Starting in January 2015, the UK is going to give consumers a good reason to learn how to use a VPN while buying content online.
The Guardian is reporting that the next budget for the UK includes a rather nasty clause that closes the Luxembourg tax loophole enjoyed by Apple, Google, Amazon, and other online sellers:
George Osborne’s latest budget could spell an end to 99p song downloads by closing a tax loophole that meant consumers were paying VAT at very low foreign rates on online purchases of books, music and apps.
The chancellor will bring in new laws making sure that internet downloads are taxed in the country where they are purchased, meaning web firms such as Amazon and Apple will have to charge the UK’s 20% rate of VAT. At the moment they are allowed to sell digital downloads through countries such as Luxembourg, where the tax rate is as low as 3%.
This should really come as no surprise. Remember, the European Commission announced in September that the EU tax laws on digital content would be changing by 2015. Today’s story merely reflects the UK complying with the new EU regulations.

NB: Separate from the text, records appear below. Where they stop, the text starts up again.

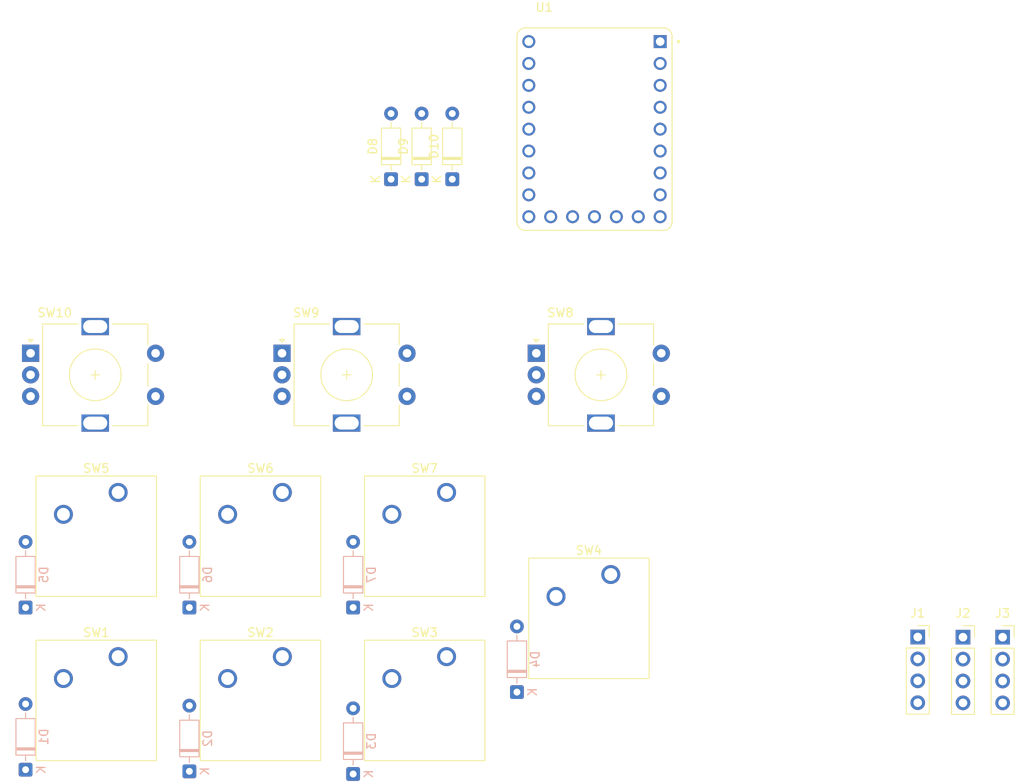
<source format=kicad_pcb>
(kicad_pcb
	(version 20241229)
	(generator "pcbnew")
	(generator_version "9.0")
	(general
		(thickness 1.6)
		(legacy_teardrops no)
	)
	(paper "A4")
	(layers
		(0 "F.Cu" signal)
		(2 "B.Cu" signal)
		(9 "F.Adhes" user "F.Adhesive")
		(11 "B.Adhes" user "B.Adhesive")
		(13 "F.Paste" user)
		(15 "B.Paste" user)
		(5 "F.SilkS" user "F.Silkscreen")
		(7 "B.SilkS" user "B.Silkscreen")
		(1 "F.Mask" user)
		(3 "B.Mask" user)
		(17 "Dwgs.User" user "User.Drawings")
		(19 "Cmts.User" user "User.Comments")
		(21 "Eco1.User" user "User.Eco1")
		(23 "Eco2.User" user "User.Eco2")
		(25 "Edge.Cuts" user)
		(27 "Margin" user)
		(31 "F.CrtYd" user "F.Courtyard")
		(29 "B.CrtYd" user "B.Courtyard")
		(35 "F.Fab" user)
		(33 "B.Fab" user)
		(39 "User.1" user)
		(41 "User.2" user)
		(43 "User.3" user)
		(45 "User.4" user)
	)
	(setup
		(pad_to_mask_clearance 0)
		(allow_soldermask_bridges_in_footprints no)
		(tenting front back)
		(pcbplotparams
			(layerselection 0x00000000_00000000_55555555_5755f5ff)
			(plot_on_all_layers_selection 0x00000000_00000000_00000000_00000000)
			(disableapertmacros no)
			(usegerberextensions no)
			(usegerberattributes yes)
			(usegerberadvancedattributes yes)
			(creategerberjobfile yes)
			(dashed_line_dash_ratio 12.000000)
			(dashed_line_gap_ratio 3.000000)
			(svgprecision 4)
			(plotframeref no)
			(mode 1)
			(useauxorigin no)
			(hpglpennumber 1)
			(hpglpenspeed 20)
			(hpglpendiameter 15.000000)
			(pdf_front_fp_property_popups yes)
			(pdf_back_fp_property_popups yes)
			(pdf_metadata yes)
			(pdf_single_document no)
			(dxfpolygonmode yes)
			(dxfimperialunits yes)
			(dxfusepcbnewfont yes)
			(psnegative no)
			(psa4output no)
			(plot_black_and_white yes)
			(sketchpadsonfab no)
			(plotpadnumbers no)
			(hidednponfab no)
			(sketchdnponfab yes)
			(crossoutdnponfab yes)
			(subtractmaskfromsilk no)
			(outputformat 1)
			(mirror no)
			(drillshape 1)
			(scaleselection 1)
			(outputdirectory "")
		)
	)
	(net 0 "")
	(net 1 "Net-(D1-A)")
	(net 2 "MATRIX_ROW2")
	(net 3 "Net-(D2-A)")
	(net 4 "Net-(D3-A)")
	(net 5 "MATRIX_ROW1")
	(net 6 "Net-(D4-A)")
	(net 7 "Net-(D5-A)")
	(net 8 "Net-(D6-A)")
	(net 9 "Net-(D7-A)")
	(net 10 "MATRIX_ROW0")
	(net 11 "Net-(D8-A)")
	(net 12 "Net-(D9-A)")
	(net 13 "Net-(D10-A)")
	(net 14 "+3V3")
	(net 15 "SDA_OLED0")
	(net 16 "SCL_OLED0")
	(net 17 "GND")
	(net 18 "SDA_OLED1")
	(net 19 "SCL_OLED1")
	(net 20 "SCL_OLED2")
	(net 21 "SDA_OLED2")
	(net 22 "MATRIX_COL0")
	(net 23 "MATRIX_COL1")
	(net 24 "MATRIX_COL2")
	(net 25 "MATRIX_COL3")
	(net 26 "ROTARY_1B")
	(net 27 "ROTARY_1A")
	(net 28 "ROTARY_0A")
	(net 29 "ROTARY_0B")
	(net 30 "ROTARY_2A")
	(net 31 "ROTARY_2B")
	(net 32 "unconnected-(U1-GP29-Pad20)")
	(net 33 "unconnected-(U1-5V-Pad23)")
	(footprint "Connector_PinSocket_2.54mm:PinSocket_1x04_P2.54mm_Vertical" (layer "F.Cu") (at 136.35 108.44))
	(footprint "Rotary_Encoder:RotaryEncoder_Alps_EC11E-Switch_Vertical_H20mm" (layer "F.Cu") (at 52.75 75.5))
	(footprint "Button_Switch_Keyboard:SW_Cherry_MX_1.00u_PCB" (layer "F.Cu") (at 33.74 91.645))
	(footprint "Connector_PinSocket_2.54mm:PinSocket_1x04_P2.54mm_Vertical" (layer "F.Cu") (at 126.5 108.42))
	(footprint "Diode_THT:D_DO-35_SOD27_P7.62mm_Horizontal" (layer "F.Cu") (at 68.95 55.31 90))
	(footprint "Button_Switch_Keyboard:SW_Cherry_MX_1.00u_PCB" (layer "F.Cu") (at 71.84 91.645))
	(footprint "Button_Switch_Keyboard:SW_Cherry_MX_1.00u_PCB" (layer "F.Cu") (at 71.84 110.695))
	(footprint "Button_Switch_Keyboard:SW_Cherry_MX_1.00u_PCB" (layer "F.Cu") (at 33.74 110.695))
	(footprint "Button_Switch_Keyboard:SW_Cherry_MX_1.00u_PCB" (layer "F.Cu") (at 90.89 101.17))
	(footprint "Rotary_Encoder:RotaryEncoder_Alps_EC11E-Switch_Vertical_H20mm" (layer "F.Cu") (at 82.25 75.5))
	(footprint "Diode_THT:D_DO-35_SOD27_P7.62mm_Horizontal" (layer "F.Cu") (at 72.5 55.31 90))
	(footprint "Button_Switch_Keyboard:SW_Cherry_MX_1.00u_PCB" (layer "F.Cu") (at 52.79 91.645))
	(footprint "RP2040:MODULE_RP2040-ZERO" (layer "F.Cu") (at 89 49.5))
	(footprint "Diode_THT:D_DO-35_SOD27_P7.62mm_Horizontal" (layer "F.Cu") (at 65.4 55.31 90))
	(footprint "Rotary_Encoder:RotaryEncoder_Alps_EC11E-Switch_Vertical_H20mm" (layer "F.Cu") (at 23.58 75.5))
	(footprint "Button_Switch_Keyboard:SW_Cherry_MX_1.00u_PCB" (layer "F.Cu") (at 52.79 110.695))
	(footprint "Connector_PinSocket_2.54mm:PinSocket_1x04_P2.54mm_Vertical" (layer "F.Cu") (at 131.75 108.44))
	(footprint "Diode_THT:D_DO-35_SOD27_P7.62mm_Horizontal" (layer "B.Cu") (at 61 124.31 90))
	(footprint "Diode_THT:D_DO-35_SOD27_P7.62mm_Horizontal" (layer "B.Cu") (at 42 124 90))
	(footprint "Diode_THT:D_DO-35_SOD27_P7.62mm_Horizontal" (layer "B.Cu") (at 80 114.81 90))
	(footprint "Diode_THT:D_DO-35_SOD27_P7.62mm_Horizontal" (layer "B.Cu") (at 23 105 90))
	(footprint "Diode_THT:D_DO-35_SOD27_P7.62mm_Horizontal" (layer "B.Cu") (at 42 105 90))
	(footprint "Diode_THT:D_DO-35_SOD27_P7.62mm_Horizontal" (layer "B.Cu") (at 61 105 90))
	(footprint "Diode_THT:D_DO-35_SOD27_P7.62mm_Horizontal" (layer "B.Cu") (at 23 123.81 90))
	(embedded_fonts no)
)

</source>
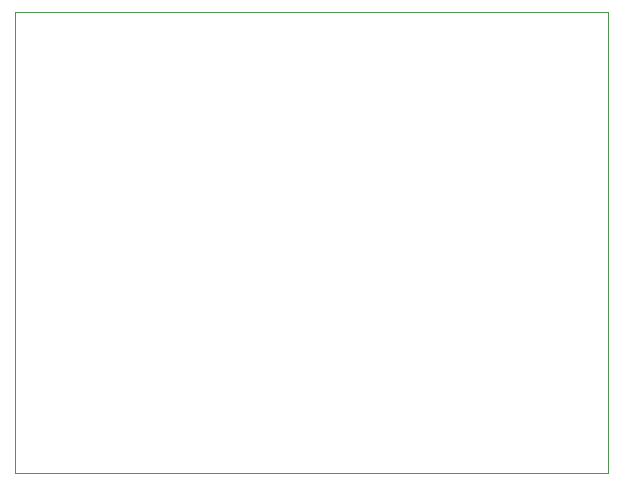
<source format=gm1>
G04 #@! TF.GenerationSoftware,KiCad,Pcbnew,(6.0.2-0)*
G04 #@! TF.CreationDate,2024-07-24T17:46:04-04:00*
G04 #@! TF.ProjectId,Stepped_Tone_Generator,53746570-7065-4645-9f54-6f6e655f4765,rev?*
G04 #@! TF.SameCoordinates,Original*
G04 #@! TF.FileFunction,Profile,NP*
%FSLAX46Y46*%
G04 Gerber Fmt 4.6, Leading zero omitted, Abs format (unit mm)*
G04 Created by KiCad (PCBNEW (6.0.2-0)) date 2024-07-24 17:46:04*
%MOMM*%
%LPD*%
G01*
G04 APERTURE LIST*
G04 #@! TA.AperFunction,Profile*
%ADD10C,0.100000*%
G04 #@! TD*
G04 APERTURE END LIST*
D10*
X115000000Y-50000000D02*
X165200000Y-50000000D01*
X165200000Y-50000000D02*
X165200000Y-89000000D01*
X165200000Y-89000000D02*
X115000000Y-89000000D01*
X115000000Y-89000000D02*
X115000000Y-50000000D01*
M02*

</source>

Under the new rules, retailers are going to be required to collect VAT based on the location of the customer. The change will affect all retailers, but it’s only going to be a nuisance for online stores.
The old rule required retailers to collect based on their location. This encouraged some retailers to shift their digital operations to an EU member country which offered a lower VAT, thus enabling that retailer to have a slight competitive advantage. For example, Apple, Google, et al had been enjoying a Luxembourg tax loophole since that Duchy illegally lowered their VAT on digital content in. They dropped it to 3% from 15%, their regular VAT rate.
So how much will the ebook prices really increase?
At this point no one knows for sure, but the official estimates are suggesting that this move could add £300 million in tax revenues as retailers jack up prices.
But to be honest, I’m not sure Amazon is going to increase their prices. They do charge authors and publishers a delivery fee which is deducted from the 70% payment option, and that might be enough to balance out most of the extra taxes they will be required to collect. Sure, this might sting Amazon’s pocketbook, but it would also give them an advantage that will hurt their competitors even more.